Johnson's ultimate goal is to score more than 9,000 points. But he will not attempt to do that by focusing on gains in individual events. He says he needs to "up the intensity" in every event. Since muscles in one event often work counter to those in another (the slow, grueling pace of the 1,500-meter race vs. the explosiveness needed in the 100, for instance), focusing too much on one event could detract from others.

"Most athletes have to be confident in just one event," says Jim Taylor, director of the sport psychology program at Nova University in Fort Lauderdale, Fla. Noting that the decathlon requires mastery of the mental skills for the 10 events' varying levels of intensity - explosive for sprints and jumps, controlled for pole vault and long distance - Dr. Taylor says, "loss of confidence in one event may hurt the athlete in other events." Looking toward the trials

"Events like shot put and high jump require supreme concentration and focus," says Taylor, "while long-distance events require low intensity and an ability to monitor the body."

"There is a great skill in mastering the ups and downs of competition over two days," says coach Franson. Calling Johnson's recent weak showing in the javelin a "fluke," he says, "after 10 years of doing this, Dave is at the point where he doesn't 'psych out.' "

Looking toward the Olympic trials in June and the competition itself in August, both Johnson and Franson say they are concentrating on speed work that they expect will add to point totals in sprints, hurdles, long-jump, and pole vault. But they are resisting the urge to train too hard.

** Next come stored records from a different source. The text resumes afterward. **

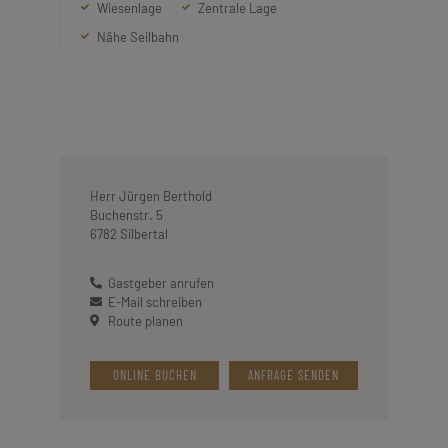
Wiesenlage
Zentrale Lage
Nähe Seilbahn
Herr Jürgen Berthold
Buchenstr. 5
6782 Silbertal
Gastgeber anrufen
E-Mail schreiben
Route planen
ONLINE BUCHEN
ANFRAGE SENDEN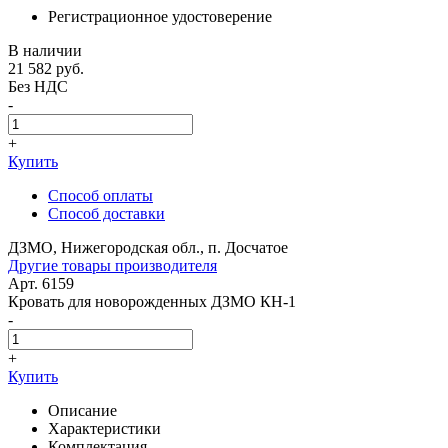
Регистрационное удостоверение
В наличии
21 582
руб.
Без НДС
-
+
Купить
Способ оплаты
Способ доставки
ДЗМО, Нижегородская обл., п. Досчатое
Другие товары производителя
Арт. 6159
Кровать для новорожденных ДЗМО КН-1
-
+
Купить
Описание
Характеристики
Комплектация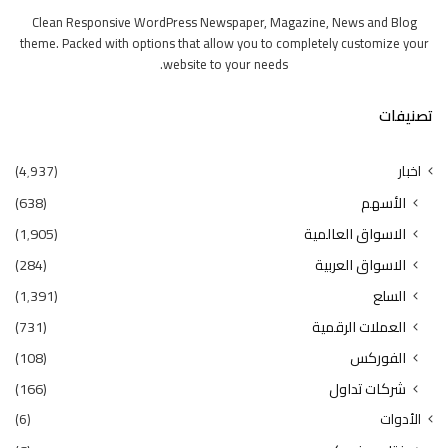
Clean Responsive WordPress Newspaper, Magazine, News and Blog
theme. Packed with options that allow you to completely customize your
website to your needs.
تصنيفات
اخبار
(4٬937)
الأسهم
(638)
الاسواق العالمية
(1٬905)
الاسواق العربية
(284)
السلع
(1٬391)
العملات الرقمية
(731)
الفوركس
(108)
شركات تداول
(166)
الأدوات
(6)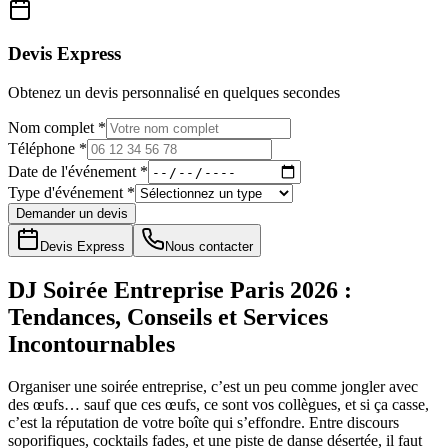
Devis Express
Obtenez un devis personnalisé en quelques secondes
Nom complet *
Téléphone *
Date de l'événement *
Type d'événement *
Demander un devis
Devis Express
Nous contacter
DJ Soirée Entreprise Paris 2026 :
Tendances, Conseils et Services
Incontournables
Organiser une soirée entreprise, c’est un peu comme jongler avec
des œufs… sauf que ces œufs, ce sont vos collègues, et si ça casse,
c’est la réputation de votre boîte qui s’effondre. Entre discours
soporifiques, cocktails fades, et une piste de danse désertée, il faut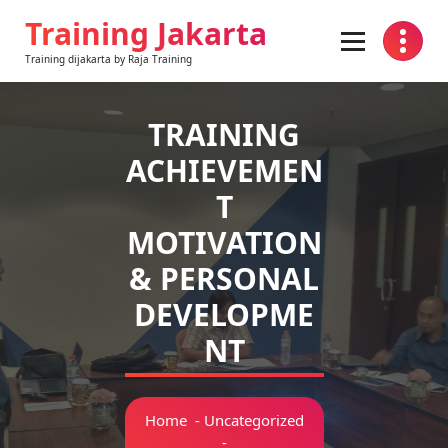
Skip
Training Jakarta
to
content
Training dijakarta by Raja Training
TRAINING
ACHIEVEMEN
T
MOTIVATION
& PERSONAL
DEVELOPME
NT
Home
-
Uncategorized
-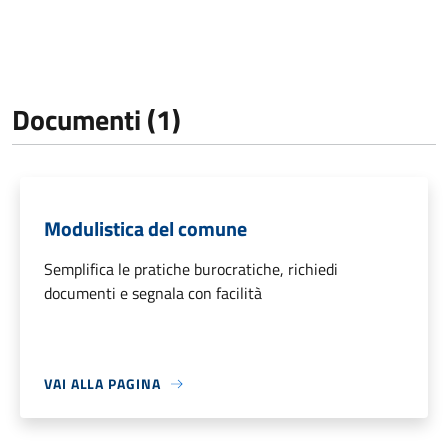
Documenti (1)
Modulistica del comune
Semplifica le pratiche burocratiche, richiedi
documenti e segnala con facilità
VAI ALLA PAGINA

"I tend to want to do too much," says Johnson. "I've had to learn that rest is just as essential to training as going all out."

As he enters lesser competitions to prepare himself for the Olympics, Johnson says he can't afford to pamper himself to avoid injury.

"There is always the danger of an injury that can take you away from what you have been training so long for," he says, noting that a sprained knee last year kept him out of key competitions. "But I've got to give it 100 percent every time out and not look back."

Though the Olympics provides the extra excitement to produce peak performances, the Games also are very distracting, Johnson says.

"Because of the media, the ceremonies, and all the pomp, you have to be mentally disciplined to stay focused on why you are there," he says. Because the decathlon is held over two days, with hours between events, it requires more mental discipline than other events, he says.

In keeping with religious beliefs he says have turned his life around, Johnson says he has no concern about losing. "My only job is to be the best I can be," he says. "The rest is up to God."